L’assignation à résidence de Karim Mohamed-Aggad, fiché S, frère de Foued, le troisième kamikaze de l’attaque terroriste qui avait touché la salle de spectacles du Bataclan le 13 novembre 2015 a créé une psychose parmi les habitants de Lure. Il devrait être bientôt expulsé vers le Maroc.

Le maire de Lure (Haute-Saône) s’inquiète pour la sécurité de ses administrés. À l’origine de cette inquiétude, l’assignation à residence de Karim Mohamed-Aggad, fiché S. « Des inquiétudes […] commencent à remonter depuis plusieurs semaines » à Lure en raison du profil de l’homme. « Il y a eu des alertes sur les réseaux sociaux, des salariés dans les grandes surfaces, de la CPAM qui se sont inquiétés », a-t-il ajouté. Lundi, l’édile a appelé l’État face à la « psychose naissante » dans sa commune autour de la présence de cet homme de 34 ans, rapporte L’Est Républicain. « Je demande d’organiser une rotation (entre plusieurs lieux de résidence, NDLR) en attendant que l’expulsion soit validée par les pays d’accueil », a déclaré à Eric Houlley, maire socialiste de Lure, commune d’environ 8 000 habitants.
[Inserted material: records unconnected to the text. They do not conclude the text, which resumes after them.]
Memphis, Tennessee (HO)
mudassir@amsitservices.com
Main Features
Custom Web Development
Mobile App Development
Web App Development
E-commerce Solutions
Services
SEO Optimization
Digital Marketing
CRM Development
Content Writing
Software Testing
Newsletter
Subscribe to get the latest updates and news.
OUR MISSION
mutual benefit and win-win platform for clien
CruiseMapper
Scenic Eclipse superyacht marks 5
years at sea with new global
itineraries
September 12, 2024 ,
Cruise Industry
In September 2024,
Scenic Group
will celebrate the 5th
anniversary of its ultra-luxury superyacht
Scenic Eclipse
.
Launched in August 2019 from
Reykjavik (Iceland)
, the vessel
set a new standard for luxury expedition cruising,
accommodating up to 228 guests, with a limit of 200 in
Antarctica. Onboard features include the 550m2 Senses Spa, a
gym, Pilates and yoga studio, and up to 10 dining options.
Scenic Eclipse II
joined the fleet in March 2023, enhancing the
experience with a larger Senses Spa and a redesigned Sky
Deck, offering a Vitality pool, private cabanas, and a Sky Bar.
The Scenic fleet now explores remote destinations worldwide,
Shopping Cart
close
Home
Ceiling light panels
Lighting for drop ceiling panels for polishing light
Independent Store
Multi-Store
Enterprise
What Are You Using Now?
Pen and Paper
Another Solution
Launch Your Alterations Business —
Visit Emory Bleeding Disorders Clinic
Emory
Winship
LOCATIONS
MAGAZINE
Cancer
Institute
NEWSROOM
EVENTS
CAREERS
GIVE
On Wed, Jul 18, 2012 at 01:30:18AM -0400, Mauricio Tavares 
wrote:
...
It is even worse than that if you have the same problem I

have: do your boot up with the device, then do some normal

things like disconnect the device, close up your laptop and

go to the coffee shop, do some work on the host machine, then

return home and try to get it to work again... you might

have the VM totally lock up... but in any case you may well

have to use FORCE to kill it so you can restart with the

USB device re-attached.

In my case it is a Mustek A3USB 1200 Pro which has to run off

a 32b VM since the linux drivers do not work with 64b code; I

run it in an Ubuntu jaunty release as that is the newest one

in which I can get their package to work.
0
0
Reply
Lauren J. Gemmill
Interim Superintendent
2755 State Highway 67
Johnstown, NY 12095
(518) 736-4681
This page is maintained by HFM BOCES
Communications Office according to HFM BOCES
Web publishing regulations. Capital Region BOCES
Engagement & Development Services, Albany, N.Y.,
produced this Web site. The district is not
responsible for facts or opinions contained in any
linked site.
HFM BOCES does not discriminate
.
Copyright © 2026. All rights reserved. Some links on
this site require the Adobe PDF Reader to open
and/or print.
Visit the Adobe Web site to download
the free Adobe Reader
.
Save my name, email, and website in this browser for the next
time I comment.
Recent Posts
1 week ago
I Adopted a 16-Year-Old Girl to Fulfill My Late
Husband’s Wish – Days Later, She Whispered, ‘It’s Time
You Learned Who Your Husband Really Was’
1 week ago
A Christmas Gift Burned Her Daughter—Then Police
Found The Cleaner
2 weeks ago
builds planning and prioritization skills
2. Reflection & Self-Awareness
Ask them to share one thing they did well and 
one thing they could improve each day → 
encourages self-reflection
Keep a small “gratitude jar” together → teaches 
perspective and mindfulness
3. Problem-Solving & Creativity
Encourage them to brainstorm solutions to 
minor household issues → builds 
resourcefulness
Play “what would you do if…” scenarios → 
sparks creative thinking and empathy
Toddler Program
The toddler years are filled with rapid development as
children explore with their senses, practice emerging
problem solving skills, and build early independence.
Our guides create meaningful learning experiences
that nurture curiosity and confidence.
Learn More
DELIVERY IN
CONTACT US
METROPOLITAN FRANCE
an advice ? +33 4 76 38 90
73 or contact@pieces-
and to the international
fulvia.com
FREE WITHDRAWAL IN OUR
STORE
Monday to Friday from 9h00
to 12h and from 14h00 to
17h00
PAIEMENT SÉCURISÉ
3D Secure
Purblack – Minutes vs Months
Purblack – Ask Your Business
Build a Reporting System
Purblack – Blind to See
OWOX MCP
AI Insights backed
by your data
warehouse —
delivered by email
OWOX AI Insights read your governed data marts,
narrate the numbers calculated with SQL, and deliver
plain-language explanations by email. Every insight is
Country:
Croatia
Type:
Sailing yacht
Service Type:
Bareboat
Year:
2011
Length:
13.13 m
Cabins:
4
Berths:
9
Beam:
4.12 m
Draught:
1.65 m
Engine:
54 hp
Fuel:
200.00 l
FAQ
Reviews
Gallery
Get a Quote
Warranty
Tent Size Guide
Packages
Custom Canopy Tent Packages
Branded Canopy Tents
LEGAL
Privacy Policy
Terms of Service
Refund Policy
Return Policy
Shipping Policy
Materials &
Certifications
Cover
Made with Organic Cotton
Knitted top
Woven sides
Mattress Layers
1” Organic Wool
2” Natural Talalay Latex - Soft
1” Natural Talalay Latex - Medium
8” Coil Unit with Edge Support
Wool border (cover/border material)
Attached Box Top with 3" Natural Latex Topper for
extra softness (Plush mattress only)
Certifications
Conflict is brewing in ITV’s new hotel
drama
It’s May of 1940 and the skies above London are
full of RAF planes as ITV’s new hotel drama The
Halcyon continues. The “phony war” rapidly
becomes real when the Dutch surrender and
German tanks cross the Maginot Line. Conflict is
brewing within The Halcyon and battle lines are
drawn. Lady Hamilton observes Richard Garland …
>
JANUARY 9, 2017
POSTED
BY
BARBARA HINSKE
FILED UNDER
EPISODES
À lire :L’expulsion de Karim Mohamed-Aggad vers le Maroc se précise

En novembre 2023, Élisabeth Borne, Première ministre d’alors a déchu de sa nationalité française Karim Mohamed-Aggad. Né père algérien et de mère marocaine, il a grandi à Wissembourg dans le nord du Bas-Rhin. Connu de la justice française, il a été condamné à neuf ans de prison en 2016 pour avoir rejoint l’État islamique (EI). À l’époque, Karim était parti avec son petit frère, Foued Mohamed-Aggad, pour un séjour en zone irako-syrienne entre décembre 2013 et avril 2014. Placé au centre de rétention administrative de Metz après la déchéance de nationalité française, il a été assigné à résidence à Lure fin juin 2024 par arrêté du ministre de l’Intérieur en attendant son expulsion du territoire. Seul problème : ni l’Algérie ni le Maroc n’ont délivré le laissez-passer consulaire indispensable à son expulsion, fait savoir la même source. « Tout n’a pas été fait au niveau de l’État central […] pour aboutir à un résultat et éviter qu’on ait cette psychose naissante », estime l’élu socialiste.

À lire :Karim Mohamed-Aggad n’est plus Français, il est expulsable vers le Maroc

Pour le ministre de l’Intérieur Bruno Retailleau, il est temps de « changer les règles ». « On doit changer les règles de droit. Je suis pour un État de droit mais l’état du droit, actuellement, est en train de nous paralyser. C’est pour ça que je plaide auprès de la Commission (européenne) pour changer la politique retour, la politique des éloignements », a-t-il déclaré, en marge d’un déplacement à Strasbourg.